Pourquoi Trump s'en prend-il à Huawei ?

A partir de ce vendredi, Huawei est inscrit sur l''entity list' américaine, une liste noire qui impose aux sociétés désireuses de s'approvisionner aux Etats-Unis d'obtenir une autorisation préalable du gouvernement. Washington accuse le géant chinois des télécommunications de vouloir espionner pour le compte de la Chine, ce que réfute le groupe. Les éditorialistes s'interrogent eux aussi sur l'approche à privilégier avec Huawei.

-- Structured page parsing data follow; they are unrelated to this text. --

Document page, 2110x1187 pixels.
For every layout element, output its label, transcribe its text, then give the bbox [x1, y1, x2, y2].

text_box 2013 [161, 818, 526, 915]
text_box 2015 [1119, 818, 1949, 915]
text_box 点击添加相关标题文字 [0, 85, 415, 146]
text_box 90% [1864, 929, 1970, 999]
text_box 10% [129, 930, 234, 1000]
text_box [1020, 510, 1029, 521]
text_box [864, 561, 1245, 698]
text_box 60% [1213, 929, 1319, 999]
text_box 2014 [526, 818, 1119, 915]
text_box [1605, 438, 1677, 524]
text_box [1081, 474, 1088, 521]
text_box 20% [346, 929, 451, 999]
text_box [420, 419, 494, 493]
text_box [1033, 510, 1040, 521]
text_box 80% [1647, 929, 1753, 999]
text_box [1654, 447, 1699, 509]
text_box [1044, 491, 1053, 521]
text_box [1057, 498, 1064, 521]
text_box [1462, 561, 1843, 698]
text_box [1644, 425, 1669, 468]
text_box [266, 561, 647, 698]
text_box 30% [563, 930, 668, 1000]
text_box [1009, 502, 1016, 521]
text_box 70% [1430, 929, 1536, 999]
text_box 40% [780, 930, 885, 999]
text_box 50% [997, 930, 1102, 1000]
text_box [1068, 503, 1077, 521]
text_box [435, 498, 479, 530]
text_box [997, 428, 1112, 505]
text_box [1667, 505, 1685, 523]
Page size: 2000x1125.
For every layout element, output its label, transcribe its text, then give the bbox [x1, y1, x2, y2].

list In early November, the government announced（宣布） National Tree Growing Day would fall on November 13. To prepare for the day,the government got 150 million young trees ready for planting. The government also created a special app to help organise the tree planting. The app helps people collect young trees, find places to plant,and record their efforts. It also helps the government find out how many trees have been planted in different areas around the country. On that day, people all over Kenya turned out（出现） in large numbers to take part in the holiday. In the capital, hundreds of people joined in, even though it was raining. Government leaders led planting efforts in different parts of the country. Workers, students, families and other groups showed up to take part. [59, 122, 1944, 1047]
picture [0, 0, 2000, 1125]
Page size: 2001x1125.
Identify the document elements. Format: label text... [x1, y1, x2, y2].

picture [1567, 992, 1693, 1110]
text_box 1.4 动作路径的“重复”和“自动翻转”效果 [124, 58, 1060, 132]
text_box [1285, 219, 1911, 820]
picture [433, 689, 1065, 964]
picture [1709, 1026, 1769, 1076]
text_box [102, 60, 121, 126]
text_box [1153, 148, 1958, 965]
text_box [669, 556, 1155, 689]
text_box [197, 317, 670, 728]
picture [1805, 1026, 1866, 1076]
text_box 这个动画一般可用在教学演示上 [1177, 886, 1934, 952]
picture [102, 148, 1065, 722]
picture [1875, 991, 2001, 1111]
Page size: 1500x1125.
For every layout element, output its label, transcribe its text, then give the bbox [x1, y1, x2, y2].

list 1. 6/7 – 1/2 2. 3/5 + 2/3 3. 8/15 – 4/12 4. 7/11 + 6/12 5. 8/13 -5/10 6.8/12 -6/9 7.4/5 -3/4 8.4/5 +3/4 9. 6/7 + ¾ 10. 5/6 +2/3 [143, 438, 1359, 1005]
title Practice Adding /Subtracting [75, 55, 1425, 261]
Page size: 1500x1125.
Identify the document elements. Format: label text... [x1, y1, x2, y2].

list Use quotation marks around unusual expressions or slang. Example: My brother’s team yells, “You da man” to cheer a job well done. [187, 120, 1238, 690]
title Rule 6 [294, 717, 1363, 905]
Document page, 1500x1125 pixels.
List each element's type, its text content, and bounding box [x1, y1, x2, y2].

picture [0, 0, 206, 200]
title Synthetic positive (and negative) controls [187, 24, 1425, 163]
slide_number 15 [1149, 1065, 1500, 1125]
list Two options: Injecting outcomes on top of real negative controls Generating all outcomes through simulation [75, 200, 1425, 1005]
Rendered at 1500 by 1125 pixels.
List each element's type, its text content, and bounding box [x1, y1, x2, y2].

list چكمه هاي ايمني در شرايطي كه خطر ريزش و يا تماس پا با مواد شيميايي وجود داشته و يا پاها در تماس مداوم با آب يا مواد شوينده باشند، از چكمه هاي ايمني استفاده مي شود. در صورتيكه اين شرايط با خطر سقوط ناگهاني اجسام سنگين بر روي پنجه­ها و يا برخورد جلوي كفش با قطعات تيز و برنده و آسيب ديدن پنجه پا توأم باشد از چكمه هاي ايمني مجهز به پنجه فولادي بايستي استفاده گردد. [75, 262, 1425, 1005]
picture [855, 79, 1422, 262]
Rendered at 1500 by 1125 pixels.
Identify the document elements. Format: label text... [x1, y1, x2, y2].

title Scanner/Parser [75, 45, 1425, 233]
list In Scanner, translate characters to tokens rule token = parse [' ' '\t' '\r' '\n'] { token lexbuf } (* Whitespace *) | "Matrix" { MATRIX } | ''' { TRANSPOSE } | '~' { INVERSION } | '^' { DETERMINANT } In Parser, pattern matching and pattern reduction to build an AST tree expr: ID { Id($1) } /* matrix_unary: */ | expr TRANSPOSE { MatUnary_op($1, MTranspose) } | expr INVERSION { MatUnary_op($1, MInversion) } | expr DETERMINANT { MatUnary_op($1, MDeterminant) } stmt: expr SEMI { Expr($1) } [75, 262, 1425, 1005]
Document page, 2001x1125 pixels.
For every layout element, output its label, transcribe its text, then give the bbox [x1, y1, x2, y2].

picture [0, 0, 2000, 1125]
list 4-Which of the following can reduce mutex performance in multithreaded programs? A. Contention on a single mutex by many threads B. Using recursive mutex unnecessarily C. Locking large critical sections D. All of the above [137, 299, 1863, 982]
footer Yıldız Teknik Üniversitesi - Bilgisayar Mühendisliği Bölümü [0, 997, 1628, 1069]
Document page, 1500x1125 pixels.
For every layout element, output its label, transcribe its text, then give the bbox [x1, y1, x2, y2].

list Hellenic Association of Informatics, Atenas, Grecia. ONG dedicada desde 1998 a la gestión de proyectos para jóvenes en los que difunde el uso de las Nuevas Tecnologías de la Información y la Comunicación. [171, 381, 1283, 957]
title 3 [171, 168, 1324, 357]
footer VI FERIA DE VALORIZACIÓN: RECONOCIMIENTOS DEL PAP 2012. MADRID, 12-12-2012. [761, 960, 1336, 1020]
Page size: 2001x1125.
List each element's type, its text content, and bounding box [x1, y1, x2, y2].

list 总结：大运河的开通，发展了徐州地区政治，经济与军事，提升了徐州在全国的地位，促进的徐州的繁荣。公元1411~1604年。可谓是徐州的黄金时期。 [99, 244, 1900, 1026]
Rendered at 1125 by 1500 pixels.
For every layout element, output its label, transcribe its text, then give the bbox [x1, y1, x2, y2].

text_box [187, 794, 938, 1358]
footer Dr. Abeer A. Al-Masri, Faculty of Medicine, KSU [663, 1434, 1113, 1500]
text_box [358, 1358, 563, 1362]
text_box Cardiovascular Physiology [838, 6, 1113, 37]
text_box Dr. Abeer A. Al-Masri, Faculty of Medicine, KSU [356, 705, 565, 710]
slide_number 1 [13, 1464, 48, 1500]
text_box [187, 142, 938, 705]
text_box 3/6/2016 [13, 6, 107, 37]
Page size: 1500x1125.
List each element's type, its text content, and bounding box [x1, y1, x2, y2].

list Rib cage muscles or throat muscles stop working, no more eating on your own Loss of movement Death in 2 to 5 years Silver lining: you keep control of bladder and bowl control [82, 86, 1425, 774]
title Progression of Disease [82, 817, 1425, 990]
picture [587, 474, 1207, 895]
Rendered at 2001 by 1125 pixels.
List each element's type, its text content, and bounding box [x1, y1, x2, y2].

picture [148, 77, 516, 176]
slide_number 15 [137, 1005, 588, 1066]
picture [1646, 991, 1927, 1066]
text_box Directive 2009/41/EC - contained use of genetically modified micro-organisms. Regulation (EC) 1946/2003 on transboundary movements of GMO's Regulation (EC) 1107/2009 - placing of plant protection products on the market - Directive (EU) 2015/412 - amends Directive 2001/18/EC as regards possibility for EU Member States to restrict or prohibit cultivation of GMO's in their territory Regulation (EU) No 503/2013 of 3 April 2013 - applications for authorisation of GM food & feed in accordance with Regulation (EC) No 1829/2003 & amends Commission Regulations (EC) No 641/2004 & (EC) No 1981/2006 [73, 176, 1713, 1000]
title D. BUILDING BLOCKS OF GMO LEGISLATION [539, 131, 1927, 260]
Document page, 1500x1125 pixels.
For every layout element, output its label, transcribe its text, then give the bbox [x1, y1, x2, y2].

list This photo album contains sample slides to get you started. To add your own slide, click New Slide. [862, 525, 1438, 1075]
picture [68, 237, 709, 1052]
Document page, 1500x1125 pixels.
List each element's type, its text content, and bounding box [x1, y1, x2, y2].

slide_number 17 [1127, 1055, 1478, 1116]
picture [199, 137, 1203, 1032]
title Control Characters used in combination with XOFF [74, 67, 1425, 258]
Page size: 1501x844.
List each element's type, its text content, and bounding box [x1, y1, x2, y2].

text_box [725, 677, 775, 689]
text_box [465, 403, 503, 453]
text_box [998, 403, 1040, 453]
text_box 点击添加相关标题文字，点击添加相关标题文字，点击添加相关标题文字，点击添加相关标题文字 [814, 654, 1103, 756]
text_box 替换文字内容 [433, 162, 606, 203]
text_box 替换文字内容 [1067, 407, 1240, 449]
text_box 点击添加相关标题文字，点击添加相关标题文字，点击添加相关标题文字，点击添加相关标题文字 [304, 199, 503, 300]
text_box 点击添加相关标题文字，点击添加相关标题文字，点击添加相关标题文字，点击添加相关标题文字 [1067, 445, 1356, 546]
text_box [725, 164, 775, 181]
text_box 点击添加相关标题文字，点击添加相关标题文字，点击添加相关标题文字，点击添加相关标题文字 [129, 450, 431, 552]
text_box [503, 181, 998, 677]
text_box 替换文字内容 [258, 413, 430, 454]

Ouvrir/fermer tous les articles
La Repubblica (IT) /

Un combat pour la suprématie technologique

Ce litige a pour toile de fond la concurrence entre la Chine et les Etats-Unis, explique Filippo Santelli dans La Repubblica :

«Trump interdit aux compagnies téléphoniques américaines d'utiliser dans leurs réseaux des produits d'entreprises qui menacent la sécurité nationale. Il ne nomme personne, mais chacun sait que les Etats-Unis considèrent Huawei, le leader mondial en matière de réseaux 5G, comme un cheval de Troie potentiel des espions communistes. La deuxième mesure s'avère toutefois encore plus douloureuse pour l'entreprise de Shenzhen. En voyant son nom inscrit sur la funeste 'entity list', Huawei s'expose à un boycott qui l'empêcherait d'obtenir sur le marché US des composantes clés pour ses appareils. On voit bien ce qui se cache vraiment derrière le conflit entre Pékin et Washington : le combat pour la suprématie dans le domaine des technologies du futur.»

France Inter (FR) /

Trump veut faire plier ses rivaux

L'Europe et les Etats-Unis suivent deux approches différentes vis-à-vis de la Chine, commente le journaliste Pierre Haski sur France Inter :

«[S]ur cet enjeu majeur du XXI siècle qu'est la relation avec le géant chinois, il y a deux approches. Celle du 'containment', un terme issu de la guerre froide qui signifie 'endiguement' ; et c'est celle de Trump, qui veut faire mordre la poussière à son adversaire. L'autre, pour rester dans le vocabulaire de la guerre froide, c'est celle de l''engagement', c'est-à-dire, sans rien céder sur le fond, établir un rapport de force qui ne relève pas de l'affrontement. C'est la nouvelle stratégie européenne … Si l'Europe peut exister, c'est sur un sujet pareil qu'elle prend tout son sens.»

Delo (SI) /

La Chine pousse l'Occident à la faillite

Delo se montre très pessimiste :

«Si l'Asie devait remplir ses objectifs de développement pour 2021, sa croissance devrait dépasser celle des Etats-Unis de 40 pour cent. Qu'on le veuille ou non, nous travaillons déjà tous pour la Chine. Nous avons accepté la tendance du dumping des prix. Tout devient moins cher, même le prix de la vie humaine. On évoque les 'droits de l'homme' de façon de plus en plus discrète, pour ne pas passer pour un idiot face à un pays qui accomplit des miracles sans ces droits de l'homme. Huawei en soi est insignifiant. On entrevoit par le biais de ses réseaux et de ses smartphones un avenir que l'on a depuis longtemps confié à un autre continent. Huawei n'est que le symbole de la fragilité de toutes nos valeurs et de nos ambitions perdues. Sans ambitions, peu importe qui développera la 5G. A quoi celle-ci pourrait-elle bien nous servir ?»

Handelsblatt (DE) /

Washington en position de force

Handelsblatt doute de la capacité des Européens à tenir tête à Washington :

«L'administration américaine va jusqu'à menacer de dénoncer le partenariat pour la sécurité avec ses alliés les plus proches, comme la Grande-Bretagne, s'ils enfreignaient l'embargo US sur Huawei dans le développement de la 5G. Le président américain dispose d'un autre moyen pour faire pression sur l'Europe : les droits de douane sur les importations automobiles. Au final, ce ne sont pas Macron et Merkel qui décideront de la technologie dont le secteur européen des télécommunications se dotera, mais les entreprises elles-mêmes. Et comme on le voit avec les sanctions contre l'Iran, Trump est en position de force, ce qu'il doit à la prépondérance du dollar et de l'économie américaine.»